B06: Defining the interplay between RNA and protein toxicity in C9orf72-related amyotrophic lateral sclerosis

Alterations in RNA metabolism contribute to the pathophysiology of neurodegenerative diseases that involve cytoplasmic protein aggregation. The link is compelling in amyotrophic lateral sclerosis (ALS), a fatal disease caused by the selective degeneration of motor neurons. Expanded hexanucleotide (GGGGCC)n repeats in the first intron of C9orf72 account for approximately 30% of familial ALS cases.
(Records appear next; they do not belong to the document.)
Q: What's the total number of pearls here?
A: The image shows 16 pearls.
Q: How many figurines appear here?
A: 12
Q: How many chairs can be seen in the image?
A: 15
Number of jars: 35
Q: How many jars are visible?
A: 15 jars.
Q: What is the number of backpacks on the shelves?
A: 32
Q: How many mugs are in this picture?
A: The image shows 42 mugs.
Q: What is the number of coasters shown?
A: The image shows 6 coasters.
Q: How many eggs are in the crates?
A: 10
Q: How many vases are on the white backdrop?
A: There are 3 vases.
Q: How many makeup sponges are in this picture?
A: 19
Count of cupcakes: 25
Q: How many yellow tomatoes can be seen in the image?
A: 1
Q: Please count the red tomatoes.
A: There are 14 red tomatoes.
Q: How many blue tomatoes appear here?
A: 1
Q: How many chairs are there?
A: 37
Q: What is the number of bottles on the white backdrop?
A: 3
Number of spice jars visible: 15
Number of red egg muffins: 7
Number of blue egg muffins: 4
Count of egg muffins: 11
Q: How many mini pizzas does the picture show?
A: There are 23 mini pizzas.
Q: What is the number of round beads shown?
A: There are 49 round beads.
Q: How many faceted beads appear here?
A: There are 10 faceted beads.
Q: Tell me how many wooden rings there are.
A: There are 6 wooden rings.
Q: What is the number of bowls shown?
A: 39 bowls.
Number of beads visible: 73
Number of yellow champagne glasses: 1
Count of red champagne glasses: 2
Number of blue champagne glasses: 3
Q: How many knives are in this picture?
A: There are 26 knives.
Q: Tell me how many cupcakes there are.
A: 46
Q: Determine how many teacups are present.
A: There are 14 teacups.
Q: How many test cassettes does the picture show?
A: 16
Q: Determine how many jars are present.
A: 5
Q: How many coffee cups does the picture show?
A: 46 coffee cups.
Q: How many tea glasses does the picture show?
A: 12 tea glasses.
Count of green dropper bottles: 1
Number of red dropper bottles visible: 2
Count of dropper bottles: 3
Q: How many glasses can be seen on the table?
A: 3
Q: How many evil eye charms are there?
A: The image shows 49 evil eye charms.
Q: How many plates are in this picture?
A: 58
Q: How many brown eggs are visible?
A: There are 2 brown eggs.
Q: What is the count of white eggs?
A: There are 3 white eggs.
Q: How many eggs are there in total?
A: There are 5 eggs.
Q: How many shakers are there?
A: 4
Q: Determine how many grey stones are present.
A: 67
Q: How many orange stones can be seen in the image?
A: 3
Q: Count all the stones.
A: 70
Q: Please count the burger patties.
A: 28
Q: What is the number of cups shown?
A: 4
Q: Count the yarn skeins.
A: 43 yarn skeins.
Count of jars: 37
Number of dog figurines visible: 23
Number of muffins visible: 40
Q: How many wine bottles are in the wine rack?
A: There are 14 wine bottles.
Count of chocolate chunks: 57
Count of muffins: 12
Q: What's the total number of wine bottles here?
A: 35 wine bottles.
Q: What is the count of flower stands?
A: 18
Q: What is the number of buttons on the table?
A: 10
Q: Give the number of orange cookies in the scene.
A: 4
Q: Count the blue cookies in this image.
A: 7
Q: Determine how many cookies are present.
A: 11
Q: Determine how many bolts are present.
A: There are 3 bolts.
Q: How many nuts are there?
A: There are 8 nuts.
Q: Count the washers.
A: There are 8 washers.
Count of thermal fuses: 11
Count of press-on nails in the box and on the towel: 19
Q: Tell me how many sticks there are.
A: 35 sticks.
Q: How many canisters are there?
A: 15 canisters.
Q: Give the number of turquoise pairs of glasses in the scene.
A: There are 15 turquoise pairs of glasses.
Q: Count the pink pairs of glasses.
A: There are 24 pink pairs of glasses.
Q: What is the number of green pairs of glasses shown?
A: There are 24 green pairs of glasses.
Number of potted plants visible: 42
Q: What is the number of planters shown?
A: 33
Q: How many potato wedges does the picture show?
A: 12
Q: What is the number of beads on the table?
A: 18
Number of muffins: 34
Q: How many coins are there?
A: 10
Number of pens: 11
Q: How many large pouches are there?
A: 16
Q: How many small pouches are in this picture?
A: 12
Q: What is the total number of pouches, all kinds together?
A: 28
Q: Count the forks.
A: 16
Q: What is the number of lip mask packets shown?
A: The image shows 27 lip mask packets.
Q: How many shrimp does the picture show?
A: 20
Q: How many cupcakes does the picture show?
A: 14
Alterations in the fidelity of RNA synthesis from expanded (GGGGCC)n impair interconnected processes that modulate RNA and protein metabolism. Pathologically, G4C2 (sense) and C4G2 (anti-sense) repeat RNAs are produced via bi-directional transcription and accumulate in nuclear foci. These (GGGGCC)n repeats form G-quadruplexes and hairpins, which sequester RNA-binding proteins (RBPs). Since RBPs have multiple roles in RNA metabolism, several mechanisms underlying RNA toxicity and subsequent loss of proteome fidelity by nuclear RNA foci are possible. Moreover, a subset of expanded (GGGGCC)n RNA is exported into the cytoplasm and undergoes repeat-associated non-ATG translation to produce aggregation-prone dipeptide repeats (DPRs). DPRs interact with RBPs, altering the dynamics of cytosolic ribonucleoprotein assemblies such as stress granules (SGs). Thus, the retention of RBPs and RNA within aberrant SGs could impair RNA and protein fidelity, with pathological consequences for cellular function. We hypothesize that accumulation of nuclear foci and alterations in SGs converge in the sequestration of common RNAs and RBPs or eventually affect similar interconnected RNA and protein fidelity processes, resulting in extensive abnormal RNA and protein metabolism. Here, we will perform and integrate system-wide analysis of changes in RNA and protein metabolism occurring in the nucleus and cytoplasm to define converging alterations caused by mutant C9orf72-associated nuclear RNA foci and cytosolic DPRs.